O que se pede:
(1) Responda, com base no texto sobre o Tejo e as vozes do universo, às perguntas seguintes:
(a) Na secção intitulada "Tejo", onde se limpa o corpo e onde se limpa a alma?
(b) Na secção XI, que nome dão alguns àquilo que é descrito como "uma espécie de mente universal"?
(c) Na secção intitulada "Tejo", que três lugares são referidos a propósito de passar pelo rio ou de o ver?
(2) Prolongue o texto sobre o Tejo e as vozes do universo a partir da última frase apresentada, mantendo o mesmo tom reflexivo.

Documento de origem:
Mas nada disto interessa se nos lembrarmos de que: há para nós silêncio se a consciência está em silêncio. E se a mente estiver completamente silenciosa, esse silêncio é universal. Embora até isto seja uma ilusão, porque esse silêncio não é de facto universal. Há mais mentes, que podem estar em estados diferentes, e carros a passar, e por isso esse silêncio é no necessário individual e para quem possa estar no estado de ser apenas a sua mente.

XII

Por baixo das vozes do universo, há todo um mundo, há mundos por descobrir, perdidos, dispersos, que se encontram nas veredas das suas solidões, para que se fundam, descubram, e ecoem ainda mais alto os rumores do ser por debaixo das infindas roupagens que se quedam adormecidas.

Sunday, May 29, 2011

Tejo

Desci aos infernos, estive nas planícies e tive sempre o Tejo no meu olhar. Tenho sempre o Tejo no meu olhar. Para lá do silêncio, agita-se ante éons de tempo, a cidade nele adormece. Embala-nos, ao passarmos o desgastado e sempre novo Cais do Sodré, Belém, ou se apenas o virmos de S. Pedro de Alcântara. O Tejo contém em si a alma dos lisboetas, nosso doce e no passado tão intempestivo rio, no qual não podemos mergulhar, como se de miragem se tratasse. A Tágide, que dele sai, mais não é do que o próprio Tejo em si, que não é rio, mas alma. Enquanto o corpo se limpa e revigora no mar, a alma limpa-se e sai renovada do Tejo. É a nossa mística.

XI

Cada gesto que não vês, está por baixo das vozes do universo. Todo o mundo, excepto o diálogo, está por baixo das vozes do universo. Não para lá do sentido, já que fazemos sentido nas nossas mentes, isto é, dialoga-mo-nos, compreendemos, mas para lá do físico. Ora, como pode estar o mundo para lá do físico? Porque o universo só ganha voz quando é consciencializado. Até lá é algo que permanece naquilo a que alguns chamam de akasha, que é uma espécie de mente universal, é aquilo que não é percepcionado, percebido, apreendido, por todos os seres conscientes, mas apenas por alguns. Se eu permanecer em silêncio, num local onde nem eu me vejo, estou para lá das vozes do universo. É como se não existisse e, do mesmo modo, há todo um mundo que para nós, vulgarmente, é como se não existisse, mas que existe. Porque muito nos habituámos a ver para fora, desabituámo-nos a olhar para dentro. E dentro não implica apenas para dentro de nós, mas mesmo para os outros em nós, como se todas as vozes do universo em mim ecoassem.

Informação fornecida:

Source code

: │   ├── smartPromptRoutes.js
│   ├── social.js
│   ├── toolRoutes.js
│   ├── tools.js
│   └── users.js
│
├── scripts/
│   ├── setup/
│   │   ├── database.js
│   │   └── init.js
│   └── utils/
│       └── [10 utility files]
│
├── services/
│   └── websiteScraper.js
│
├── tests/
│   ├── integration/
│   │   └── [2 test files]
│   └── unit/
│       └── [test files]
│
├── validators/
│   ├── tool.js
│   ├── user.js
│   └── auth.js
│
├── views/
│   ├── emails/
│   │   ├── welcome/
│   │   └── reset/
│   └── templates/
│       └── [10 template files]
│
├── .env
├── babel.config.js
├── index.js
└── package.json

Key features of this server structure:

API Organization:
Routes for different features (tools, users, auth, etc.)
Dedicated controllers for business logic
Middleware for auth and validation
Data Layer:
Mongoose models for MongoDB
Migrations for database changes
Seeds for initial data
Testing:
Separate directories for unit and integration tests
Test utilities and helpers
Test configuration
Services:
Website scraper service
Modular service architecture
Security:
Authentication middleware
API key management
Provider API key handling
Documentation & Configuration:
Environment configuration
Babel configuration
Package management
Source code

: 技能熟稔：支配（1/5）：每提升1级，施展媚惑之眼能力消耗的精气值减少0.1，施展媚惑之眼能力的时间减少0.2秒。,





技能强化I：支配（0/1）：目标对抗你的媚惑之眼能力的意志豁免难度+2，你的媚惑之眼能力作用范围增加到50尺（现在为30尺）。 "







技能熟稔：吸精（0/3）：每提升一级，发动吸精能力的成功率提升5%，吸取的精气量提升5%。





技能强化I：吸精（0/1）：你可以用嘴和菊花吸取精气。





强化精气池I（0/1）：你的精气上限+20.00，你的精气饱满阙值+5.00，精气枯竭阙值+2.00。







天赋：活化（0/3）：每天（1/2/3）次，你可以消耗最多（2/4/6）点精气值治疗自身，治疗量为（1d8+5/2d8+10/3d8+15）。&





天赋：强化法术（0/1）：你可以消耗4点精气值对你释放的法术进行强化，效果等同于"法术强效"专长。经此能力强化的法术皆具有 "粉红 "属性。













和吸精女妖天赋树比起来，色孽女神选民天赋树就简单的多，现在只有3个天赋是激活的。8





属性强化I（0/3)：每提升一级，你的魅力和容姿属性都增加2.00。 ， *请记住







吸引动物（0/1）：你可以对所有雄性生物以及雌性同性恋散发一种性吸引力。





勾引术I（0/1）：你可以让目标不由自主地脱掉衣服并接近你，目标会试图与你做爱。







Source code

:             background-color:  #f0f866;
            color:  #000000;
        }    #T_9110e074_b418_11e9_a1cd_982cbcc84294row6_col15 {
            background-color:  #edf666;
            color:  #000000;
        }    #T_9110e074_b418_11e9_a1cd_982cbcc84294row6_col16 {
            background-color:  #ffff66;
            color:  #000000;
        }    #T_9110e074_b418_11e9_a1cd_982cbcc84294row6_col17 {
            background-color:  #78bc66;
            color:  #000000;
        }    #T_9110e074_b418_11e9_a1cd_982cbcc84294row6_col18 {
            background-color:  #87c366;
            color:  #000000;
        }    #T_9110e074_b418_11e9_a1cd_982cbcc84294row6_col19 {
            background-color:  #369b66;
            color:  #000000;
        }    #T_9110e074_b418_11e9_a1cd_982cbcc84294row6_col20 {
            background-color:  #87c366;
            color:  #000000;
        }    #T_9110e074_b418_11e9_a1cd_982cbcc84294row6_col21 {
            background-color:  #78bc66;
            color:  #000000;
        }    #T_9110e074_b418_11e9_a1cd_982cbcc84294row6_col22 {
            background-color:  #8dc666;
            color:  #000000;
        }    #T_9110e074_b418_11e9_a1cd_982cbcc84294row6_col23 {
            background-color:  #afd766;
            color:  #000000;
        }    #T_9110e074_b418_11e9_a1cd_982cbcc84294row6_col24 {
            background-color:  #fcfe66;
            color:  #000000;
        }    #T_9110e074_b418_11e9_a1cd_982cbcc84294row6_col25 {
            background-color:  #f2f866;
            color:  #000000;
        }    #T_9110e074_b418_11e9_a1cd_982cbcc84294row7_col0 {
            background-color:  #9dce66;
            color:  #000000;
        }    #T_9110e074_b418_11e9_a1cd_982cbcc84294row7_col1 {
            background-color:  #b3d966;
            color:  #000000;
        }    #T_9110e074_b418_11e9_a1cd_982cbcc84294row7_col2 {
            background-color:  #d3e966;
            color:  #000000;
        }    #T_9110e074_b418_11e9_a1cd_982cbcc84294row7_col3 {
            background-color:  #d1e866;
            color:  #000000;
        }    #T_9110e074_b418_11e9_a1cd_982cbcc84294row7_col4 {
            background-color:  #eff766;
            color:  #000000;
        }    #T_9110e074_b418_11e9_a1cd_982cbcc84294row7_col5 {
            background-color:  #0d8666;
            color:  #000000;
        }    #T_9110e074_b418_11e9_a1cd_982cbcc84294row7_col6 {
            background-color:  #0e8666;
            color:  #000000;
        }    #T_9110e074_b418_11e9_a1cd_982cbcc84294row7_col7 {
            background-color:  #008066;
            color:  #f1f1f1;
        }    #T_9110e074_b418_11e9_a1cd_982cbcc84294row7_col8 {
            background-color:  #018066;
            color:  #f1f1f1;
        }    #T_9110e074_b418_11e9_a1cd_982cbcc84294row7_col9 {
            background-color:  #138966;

Resultados por tarefa:
(1)
(a) O corpo limpa-se e revigora-se no mar, e a alma limpa-se e sai renovada do Tejo.
(b) Akasha.
(c) O Cais do Sodré, Belém e S. Pedro de Alcântara.

(2)
X

É sempre através da mente que acedemos ao que está fora da mente (estará algo?), há várias formas de se obter conhecimento, e objectos do conhecimento que se dão a umas formas mas não a outras. Quer quando vemos ou ouvimos algo, como quando imaginamos um espaço e tempo infindos, usamos a mente. Porém, para conhecermos um objecto exterior, como um copo, temos de perscrutá-lo com o olhar, tocá-lo, talvez medi-lo, no entanto, para conhecermos algo que é interior ou cujo caminho é a interioridade, temos apenas de pensar e quiçá de ir para lá do pensamento, tal como quando vimos o copo, tendo ido assim para lá de nós. Resta-nos também saber se queremos saber alguma coisa, ou se queremos ter uma experiência, por exemplo, a sensação do espaço e tempo infindos. Se queremos saber o que é o espaço-tempo, podemos estudar física, pensar sobre o movimento, analisar. Mas se queremos apenas ter a experiência da infinitude, o caminho é outro. É que por baixo das vozes do universo há um mundo infindo, que nestas começa.

IX

Por baixo das vozes do universo é um domínio não-físico, para lá das aparências, estas apenas no sentido em que são aquilo que vemos ou tocamos. Um domínio que começa onde o nosso pensamento acaba. Ainda tem pensamento, tem muita matéria mental: tem desejos, expectativas, imaginações, solilóquios. E quão ruidoso é esse mundo!, mas tem também um silêncio que está para lá de todas as coisas e que às mesmas subjaz. Pode ser sentido por qualquer pessoa, imaginado como espaço fundo, como imensidão, como paz. Há algo de intocável no mundo.

VIII

Por mais que falemos ou escrevamos será sempre difícil se não impossível, abarcar o todo racionalmente com palavras, com frases bem formadas. Pois se sabemos que há alguns entes por baixo das vozes do universo, como o silêncio ou o não-dito, sabemos que há também outros, como o lado inverso das palavras, no sentido daquilo que se sente em dado momento mas que não é dito. Mas isto não é o não-dito, embora pertença a esse domínio. Então perguntamos: mas que entes há por baixo das vozes do universo?, e o que é o por baixo das vozes do universo?

Saturday, May 28, 2011

VII

Somos ecos do que há para lá do nosso pensamento, no sentido físico e no sentido espiritual.

VI

E uma é eco da outra, numa a estabilidade, na outra o movimento.

V

Por baixo das vozes do universo existem também os problemas reais de pessoas reais, circulando nos meandros do seu pensamento, representando-se aí também no mundo do não verbal, até do imagético. Existem sofrimento e alegria guardados nos "palácios da memória". No passado, mas também no presente. Acima de tudo existem sentimentos que têm de ser protegidos, pessoas que têm de ser acarinhadas, amadas. Há um sagrado, em cada pessoa e dessa pessoa, que tem de ser guardado, preservado, protegido. É o mais valioso.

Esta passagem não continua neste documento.